Extract to read Start Marker

Quantum spacetime on a quantum simulator

Quantum spacetime on a quantum simulator
Quantum spacetime and tetrahedra. (a) A static 4d quantum spacetime from evolving the spin network. (b) A dynamical quantum spacetime with a number of five valent vertices (in black) by intersecting world sheets, one of which is denoted by S3. (c) The local structure of a vertex from b by considering a 3-sphere S3 enclosing the vertex. Intersections between the world sheets and S3 give a spin network (in blue). Each spin network represents a state |in⟩ and each link l is oriented, which carries a half-integer jl. (d) Quantum geometrical tetrahedra. Each node of the spin network represents a quantum tetrahedron. Connecting 2 nodes by a link in the spin network corresponds to gluing 2 tetrahedra through the face dual to the link. Oriented areas are denoted E(k=1,⋯,4)=(E(k)x,E(k)y,E(k)z). Credit: Communication Physics, doi: 10.1038/s42005-019-0218-5

Quantum simulation plays an irreplaceable role in diverse fields, beyond the scope of classical computers. In a recent study, Keren Li and an interdisciplinary research team at the Center for Quantum Computing, Quantum Science and Engineering and the Department of Physics and Astronomy in China, U.S. Germany and Canada. Experimentally simulated spin-network states by simulating quantum spacetime tetrahedra on a four-qubit nuclear magnetic resonance (NMR) quantum simulator. The experimental fidelity was above 95 percent. The research team used the quantum tetrahedra prepared by nuclear magnetic resonance to simulate a two-dimensional (2-D) spinfoam vertex (model) amplitude, and display local dynamics of quantum spacetime. Li et al. measured the geometric properties of the corresponding quantum tetrahedra to simulate their interactions. The experimental work is an initial attempt and a basic module to represent the Feynman diagram vertex in the spinfoam formulation, to study loop quantum gravity (LQG) using quantum information processing. The results are now available on Communication Physics.

Extract to read End Marker
Data to examine Start Marker

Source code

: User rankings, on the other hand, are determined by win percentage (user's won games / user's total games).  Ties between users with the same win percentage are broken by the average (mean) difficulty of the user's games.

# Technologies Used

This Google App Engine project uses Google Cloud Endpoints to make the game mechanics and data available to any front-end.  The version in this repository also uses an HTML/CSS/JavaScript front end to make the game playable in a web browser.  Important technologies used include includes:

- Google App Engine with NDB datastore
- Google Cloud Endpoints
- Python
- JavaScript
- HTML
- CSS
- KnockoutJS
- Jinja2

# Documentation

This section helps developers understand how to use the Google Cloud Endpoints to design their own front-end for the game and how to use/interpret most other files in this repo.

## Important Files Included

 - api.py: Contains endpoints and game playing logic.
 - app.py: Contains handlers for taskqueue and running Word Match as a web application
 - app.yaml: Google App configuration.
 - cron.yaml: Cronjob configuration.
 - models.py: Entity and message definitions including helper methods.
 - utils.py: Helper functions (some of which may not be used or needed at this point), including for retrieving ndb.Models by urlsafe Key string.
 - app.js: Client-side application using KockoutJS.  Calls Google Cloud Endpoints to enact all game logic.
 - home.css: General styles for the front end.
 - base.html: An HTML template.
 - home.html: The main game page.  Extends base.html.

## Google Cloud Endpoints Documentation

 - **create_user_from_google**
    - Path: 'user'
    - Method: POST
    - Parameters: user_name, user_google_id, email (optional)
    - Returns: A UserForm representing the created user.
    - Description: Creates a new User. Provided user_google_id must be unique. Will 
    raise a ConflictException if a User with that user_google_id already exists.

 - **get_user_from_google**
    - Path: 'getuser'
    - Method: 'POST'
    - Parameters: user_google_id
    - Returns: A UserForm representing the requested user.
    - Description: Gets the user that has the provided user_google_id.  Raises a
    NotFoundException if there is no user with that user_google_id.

Data to examine End Marker
Data to examine Start Marker

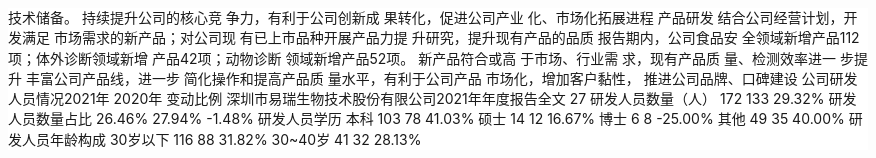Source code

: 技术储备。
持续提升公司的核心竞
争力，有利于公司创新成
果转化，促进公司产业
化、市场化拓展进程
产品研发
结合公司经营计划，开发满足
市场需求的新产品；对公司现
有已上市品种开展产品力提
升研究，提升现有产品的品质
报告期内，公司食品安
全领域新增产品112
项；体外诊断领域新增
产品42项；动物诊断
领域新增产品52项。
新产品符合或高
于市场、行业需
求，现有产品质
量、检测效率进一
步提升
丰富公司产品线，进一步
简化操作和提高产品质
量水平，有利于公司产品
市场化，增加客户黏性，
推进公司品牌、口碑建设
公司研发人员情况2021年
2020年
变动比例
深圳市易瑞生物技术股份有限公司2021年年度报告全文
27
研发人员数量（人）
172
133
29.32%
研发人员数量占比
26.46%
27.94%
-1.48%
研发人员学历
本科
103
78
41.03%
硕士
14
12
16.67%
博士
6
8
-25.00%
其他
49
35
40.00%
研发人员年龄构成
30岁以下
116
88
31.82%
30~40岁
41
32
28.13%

Data to examine End Marker

▶ [Task statement]:
Continue the article on simulating quantum spacetime with an NMR quantum simulator, starting after its final sentence.

▶ [Task response]:
Classical computers cannot study large quantum systems despite successful simulations of a variety of physical systems. The systematic constraints of classical computers occurred when the linear growth of quantum system sizes corresponded to the exponential growth of the Hilbert Space, a mathematical foundation of quantum mechanics. Quantum physicists aim to overcome the issue using quantum computers that process information intrinsically or quantum-mechanically to outperform their classical counterparts exponentially. In 1982, Physicist Richard Feynman defined quantum computers as quantum systems that can be controlled to mimic or simulate the behaviour or properties of relatively less accessible quantum systems.

In the present work, Li et al. used nuclear magnetic resonance (NMR) with a high controllable performance on the quantum system to develop simulation methods. The strategy facilitated the presentation of quantum geometries of space and spacetime based on the analogies between nuclear spin states in NMR samples and spin-network states in quantum gravity. Quantum gravity aims to unite the Einstein gravity with quantum mechanics to expand our understanding of gravity to the Planck scale (1.22 x 1019 GeV). At the Planck scale (magnitudes of space, time and energy) Einstein gravity and the continuum of spacetime breakdown can be replaced via quantum spacetime. Research approaches toward understanding quantum spacetimes are presently rooted in spin networks (a graph of lines and nodes to represent the quantum state of space at a certain point in time), which are an important, non-perturbative framework of quantum gravity.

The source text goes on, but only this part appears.